Search-engine providers, social networks and video sharing platforms tend to use IT solutions (such as cookies) that monitor the online activities of users and gather data. Based on the digital footprint of the user, the service providers create a digital profile that is used to predict the type of content the user is interested in, the news and opinions the user might like to read, and the products and services to offer for purchase. Their aim is no less than to personalize the content based on the user’s preference. The autocomplete user interface of search engine providers does exactly the same, according to the providers, to increase the wellbeing of their users. This, despite the sonorous promise of personalization, mainly causes the fading and imperviousness of online discourse. Service providers aim to maximize their profit, degrade citizens to mere consumers and offer them on a plate to the market players they’re associated with – the market players who can then offer products and services on the basis of those consumer habits.
The arbitrary selection activity of the intermediary service providers constitutes one of the main arguments in the debates about net-neutrality. This is because the operators of electronic communication networks and infrastructures have a growing interest in sorting the content flowing through the virtual bottleneck while cutting the costs of infrastructure development. This selection is mainly realized through the use of algorithms that are able to consider both general and specific user habits.

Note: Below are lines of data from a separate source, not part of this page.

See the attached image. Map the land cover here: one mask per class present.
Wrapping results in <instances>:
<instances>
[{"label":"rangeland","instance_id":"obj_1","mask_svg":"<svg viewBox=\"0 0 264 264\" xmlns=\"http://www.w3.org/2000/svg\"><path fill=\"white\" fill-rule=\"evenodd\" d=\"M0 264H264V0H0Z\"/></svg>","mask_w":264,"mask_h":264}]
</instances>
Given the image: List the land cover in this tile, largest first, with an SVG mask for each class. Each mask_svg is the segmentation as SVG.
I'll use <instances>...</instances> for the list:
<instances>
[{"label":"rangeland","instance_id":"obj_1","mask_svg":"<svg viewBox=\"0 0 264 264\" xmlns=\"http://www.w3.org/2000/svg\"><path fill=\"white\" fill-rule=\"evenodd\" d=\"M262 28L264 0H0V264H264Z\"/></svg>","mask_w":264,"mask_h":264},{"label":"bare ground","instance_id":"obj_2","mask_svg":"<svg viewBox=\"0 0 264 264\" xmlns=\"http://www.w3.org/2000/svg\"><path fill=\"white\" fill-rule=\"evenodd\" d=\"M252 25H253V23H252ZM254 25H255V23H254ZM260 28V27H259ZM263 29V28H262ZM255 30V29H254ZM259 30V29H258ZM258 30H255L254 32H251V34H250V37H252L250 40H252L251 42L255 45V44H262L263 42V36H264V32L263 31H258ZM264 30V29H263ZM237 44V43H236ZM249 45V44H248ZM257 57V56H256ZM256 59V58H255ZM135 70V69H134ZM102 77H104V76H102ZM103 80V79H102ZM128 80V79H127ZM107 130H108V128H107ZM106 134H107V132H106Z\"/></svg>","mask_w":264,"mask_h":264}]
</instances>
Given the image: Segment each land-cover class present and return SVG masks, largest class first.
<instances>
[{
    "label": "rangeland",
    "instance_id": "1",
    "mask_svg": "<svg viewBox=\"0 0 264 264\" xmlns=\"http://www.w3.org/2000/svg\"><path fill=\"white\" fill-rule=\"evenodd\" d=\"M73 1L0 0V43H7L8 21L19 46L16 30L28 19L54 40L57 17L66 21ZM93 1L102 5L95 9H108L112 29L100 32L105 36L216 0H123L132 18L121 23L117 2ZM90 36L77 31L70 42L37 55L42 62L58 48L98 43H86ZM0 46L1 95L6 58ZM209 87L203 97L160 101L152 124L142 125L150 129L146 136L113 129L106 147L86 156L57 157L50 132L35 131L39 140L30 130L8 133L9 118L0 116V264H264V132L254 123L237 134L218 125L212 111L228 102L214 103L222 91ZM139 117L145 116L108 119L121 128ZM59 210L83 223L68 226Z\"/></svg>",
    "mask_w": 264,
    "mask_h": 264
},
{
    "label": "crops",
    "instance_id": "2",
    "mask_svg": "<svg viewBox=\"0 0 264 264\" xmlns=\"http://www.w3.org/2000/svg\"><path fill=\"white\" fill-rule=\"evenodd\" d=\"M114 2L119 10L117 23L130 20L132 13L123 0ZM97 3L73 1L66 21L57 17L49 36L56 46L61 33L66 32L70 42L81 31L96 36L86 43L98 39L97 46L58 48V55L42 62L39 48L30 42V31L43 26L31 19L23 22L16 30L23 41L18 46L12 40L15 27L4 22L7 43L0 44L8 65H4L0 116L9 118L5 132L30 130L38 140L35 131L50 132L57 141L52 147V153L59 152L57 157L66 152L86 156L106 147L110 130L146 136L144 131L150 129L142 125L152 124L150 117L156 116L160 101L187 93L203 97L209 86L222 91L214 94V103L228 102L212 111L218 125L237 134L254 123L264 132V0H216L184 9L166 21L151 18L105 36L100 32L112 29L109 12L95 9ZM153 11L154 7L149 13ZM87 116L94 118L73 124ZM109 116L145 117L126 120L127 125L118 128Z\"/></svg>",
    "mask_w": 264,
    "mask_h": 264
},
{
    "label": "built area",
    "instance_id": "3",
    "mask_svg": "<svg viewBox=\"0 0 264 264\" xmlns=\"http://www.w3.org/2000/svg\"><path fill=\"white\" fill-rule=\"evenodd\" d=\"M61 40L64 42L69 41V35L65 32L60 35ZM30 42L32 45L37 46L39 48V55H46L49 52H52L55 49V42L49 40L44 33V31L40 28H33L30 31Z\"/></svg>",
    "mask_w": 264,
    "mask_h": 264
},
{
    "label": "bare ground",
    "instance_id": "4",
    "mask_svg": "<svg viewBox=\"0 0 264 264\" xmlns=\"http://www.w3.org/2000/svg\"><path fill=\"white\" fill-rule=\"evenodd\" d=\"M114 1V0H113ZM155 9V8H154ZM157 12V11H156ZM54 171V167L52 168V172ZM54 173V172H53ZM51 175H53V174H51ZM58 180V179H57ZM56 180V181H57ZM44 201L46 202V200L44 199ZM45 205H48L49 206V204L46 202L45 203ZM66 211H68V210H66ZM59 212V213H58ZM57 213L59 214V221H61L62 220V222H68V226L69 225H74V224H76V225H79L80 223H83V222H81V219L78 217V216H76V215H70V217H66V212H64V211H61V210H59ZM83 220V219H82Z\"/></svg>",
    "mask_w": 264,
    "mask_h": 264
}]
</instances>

The online identity shaped by the algorithms has a self-fulfilling effect when it comes to the functioning of democratic public opinion. The users of the service eventually get isolated from any opinions and information different from their own because the provider constantly monitors their activities and generates content related to it. Usually, users get into an “online opinion-ghetto” regardless of – or in opposition to – their choice; or as Sunstein put it, ’cybercascades’ are developing.
This phenomenon was first described by Pariser, who called it a filter bubble. The filter bubble is an artificially created virtual information sphere, where the user’s chance of finding opinions and information differing from their own views constantly decreases until they get trapped in a false perception of reality, where democratic discourses lose their ’democratic’ nature due to their polarization.
The scarcity that emerged as a technological result of the filter bubble phenomena, rather than from technical necessity, makes the revival of the constitutional arguments developed during the era of the scarcity of frequencies a current need. Finding new routes to ensure the state’s activities to protect certain institutions is yet to come. The regulatory environment is completely different than in the era of frequency scarcity of national media markets, and state regulation of the internet as a global market is an impossible undertaking.
To break free of the filter bubble is – in my opinion – a shared responsibility. The citoyen and those vested with legislative power (typically not a state, but a plethora of states within the merits of global, regional cooperation, or the EU within Europe) are capable of jointly defeating the effects of the filter bubble eroding public debates, even if it means cutting back on consumer well-being. The conscious attitude of users and responsible legislation together can contribute to finding our way back to the plurality of online publicity.